The word has long been used as an anti-Semitic offensive term both culturally and by rivals teams of Tottenham, which has a strong Jewish following.
Spurs have frequently been targeted with foul anti-Semitic language yet conversely the words Yid and Yiddo have historically been adopted as badge of honour by sections of Tottenham’s own fan base as a way of collectively supporting the team and welcoming new players to the club.
In the new dictionary definition, the term is described as “a Jew. Also in extended use: a supporter of or player for Tottenham Hotspur Football Club.”
The OED, regarded as the leading dictionary of British English, has also added the word “yiddo” to its latest edition, saying its use is “usually derogatory and offensive” but can also mean a Tottenham supporter or player.
The dictionary’s publisher, The Oxford University Press (OUP), explained in a statement: “We reflect, rather than dictate, how language is used which means we include words which may be considered sensitive and derogatory. These are always labelled as such.”
Even though the terms are deemed highly offensive and derogatory by many in the Jewish community, as well as chanting ‘Yid’ and ‘yiddo’, Spurs fans can also be heard singing ‘Yid army’ and ‘the thing I like most is being a Yid’.
Crucially, however, these are used as rallying manifestations of pride and identity rather than the opposite and as an attempt to reclaim the term from its racist usage by opposing fans.

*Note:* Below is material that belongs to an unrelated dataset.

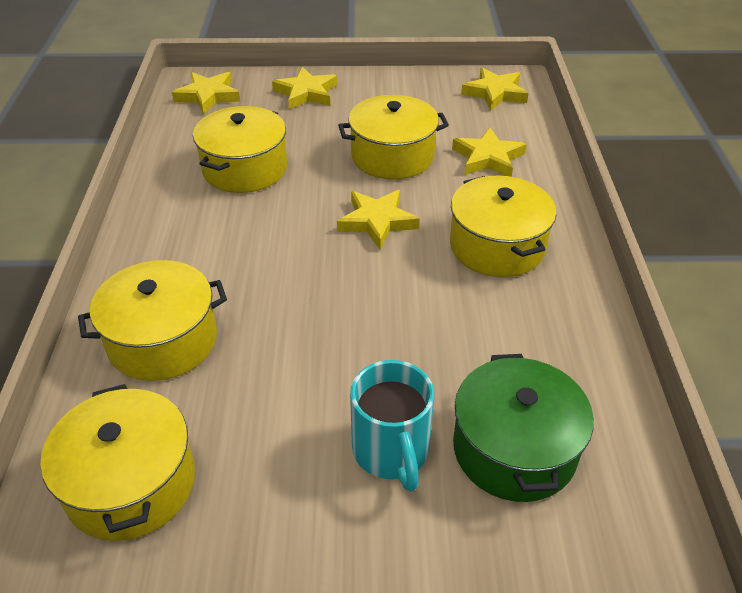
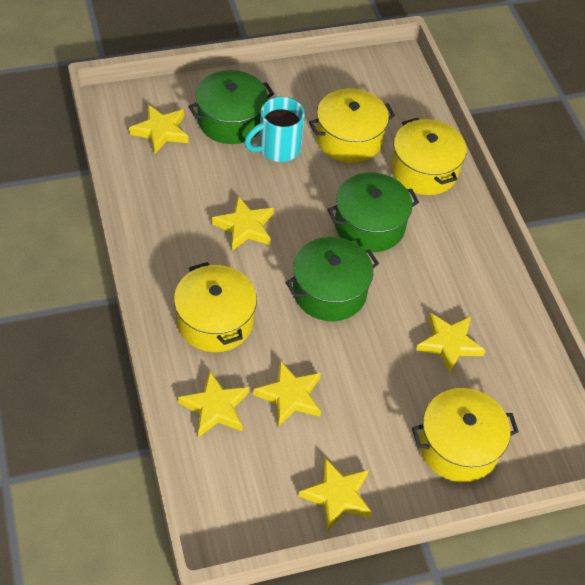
green pot: 1 -> 3
yellow pot: 5 -> 4
yellow star: 5 -> 6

Tottenham as a club has never condoned such chanting or featured any such language on its official merchandise but have labelled the new dictionary definition as “misleading”.

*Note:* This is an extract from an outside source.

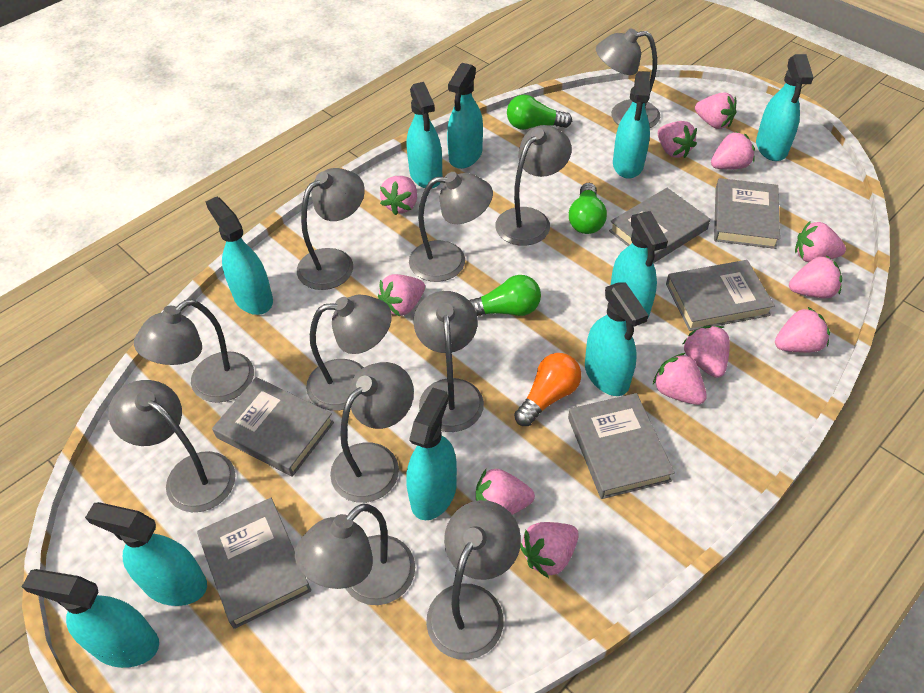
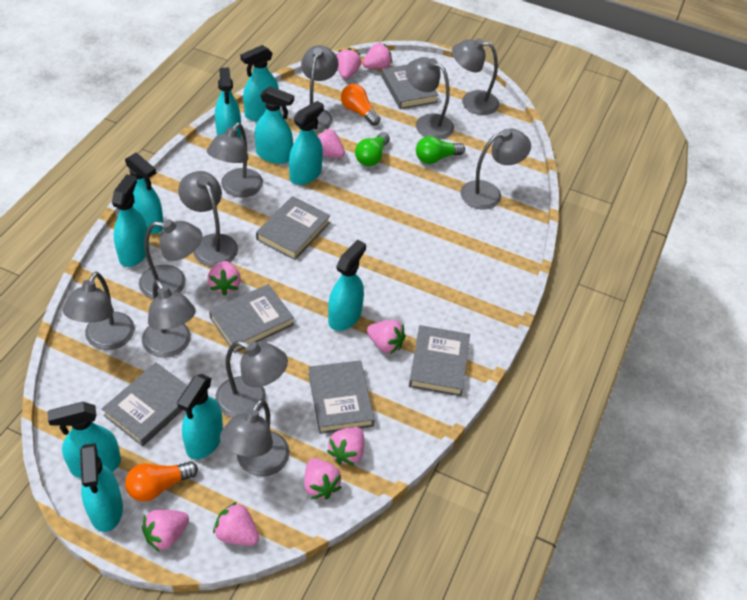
green light bulb: 3 -> 2
orange light bulb: 1 -> 2
pink strawberry: 12 -> 9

“Our fans (both Jewish and gentile) have never used the term with any intent to cause offence,” said a club statement, adding, importantly, that the Oxford English Dictionary failed to distinguish the contexts in which the term is and is not offensive.

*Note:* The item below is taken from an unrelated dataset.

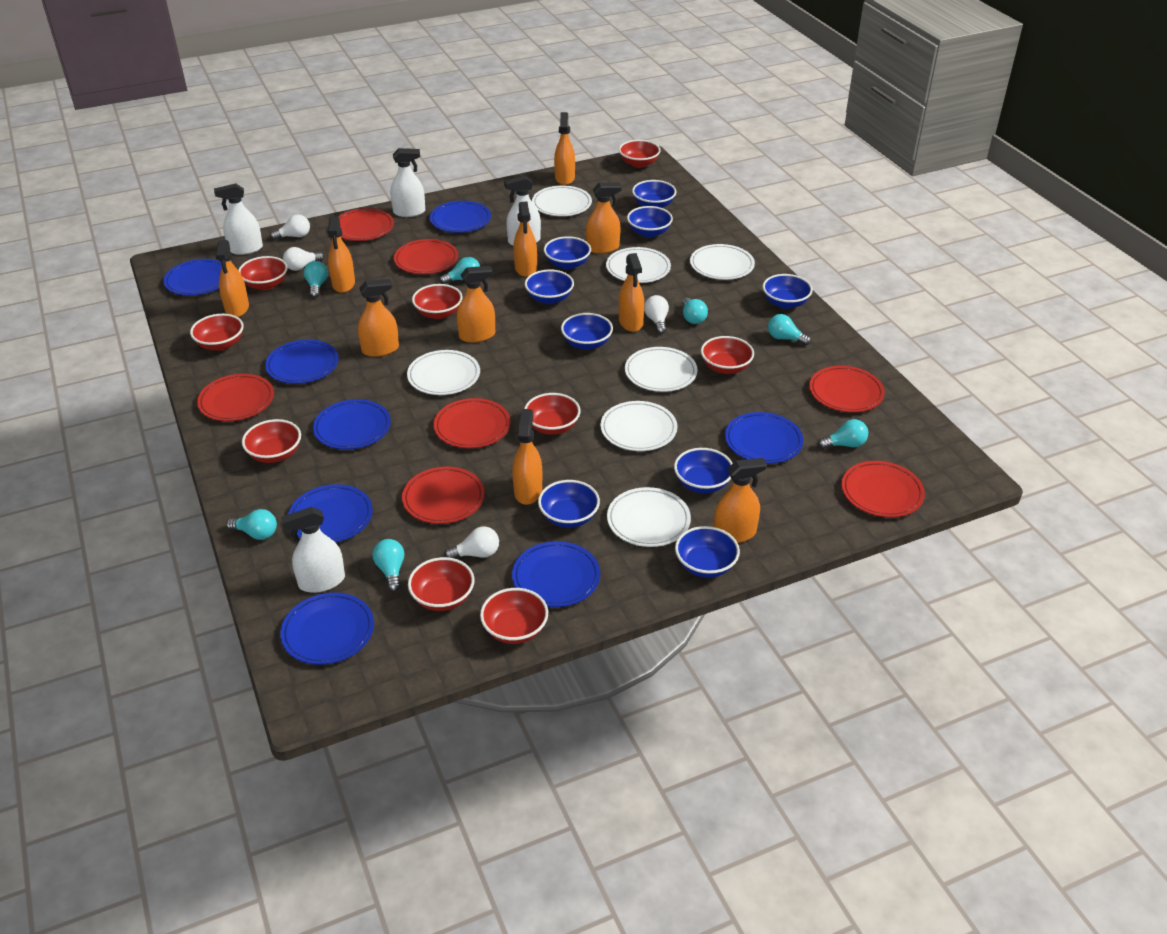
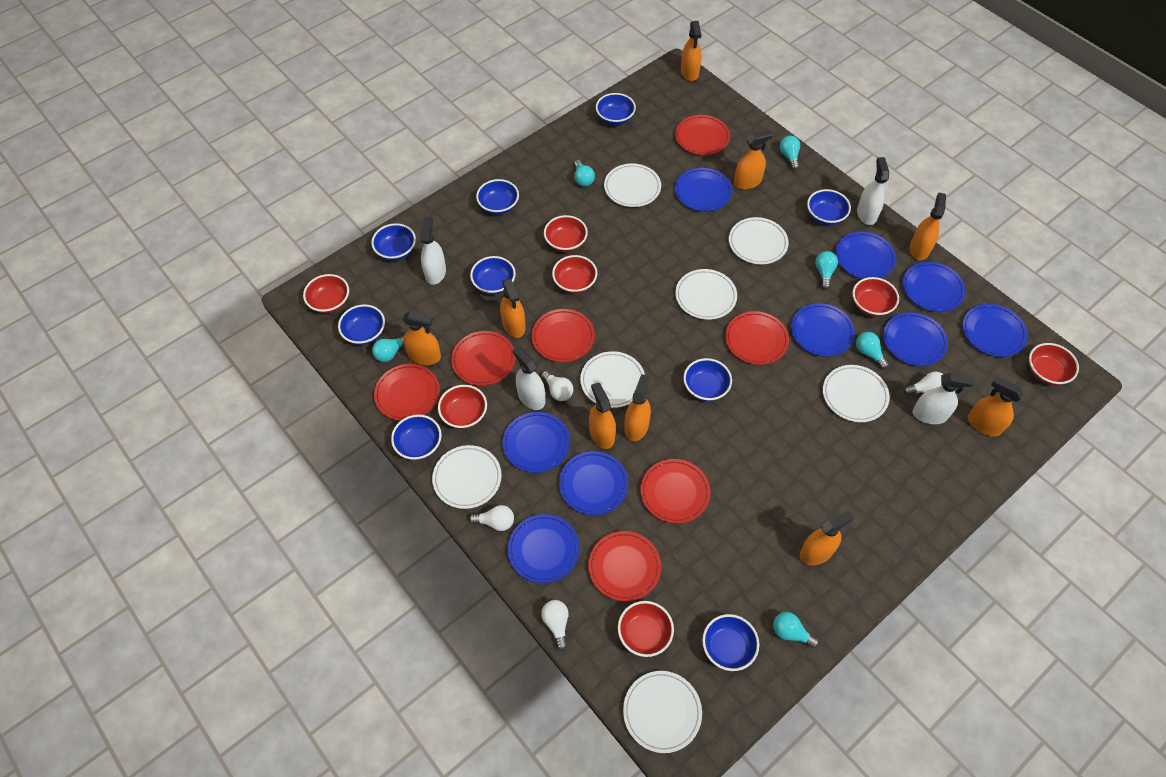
blue plate: 8 -> 9
orange spray bottle: 10 -> 9
red bowl: 9 -> 7
turquoise light bulb: 7 -> 6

Even among Jewish groups, opinion is split.
Simon Johnson, chief executive of the Jewish Leadership Council, which represents many British Jewish community groups, was quoted as saying: “This is a term of abuse with malicious anti-Semitic overtones.
“If the OED wishes to include such an expression it must make it abundantly clear that this is a despicable term of abuse.”
But the editor of the highly respected Jewish Chronicle, Stephen Pollard, said the word was “not controversial among many of the Jewish supporters, such as myself, who are proud to be Yiddos”.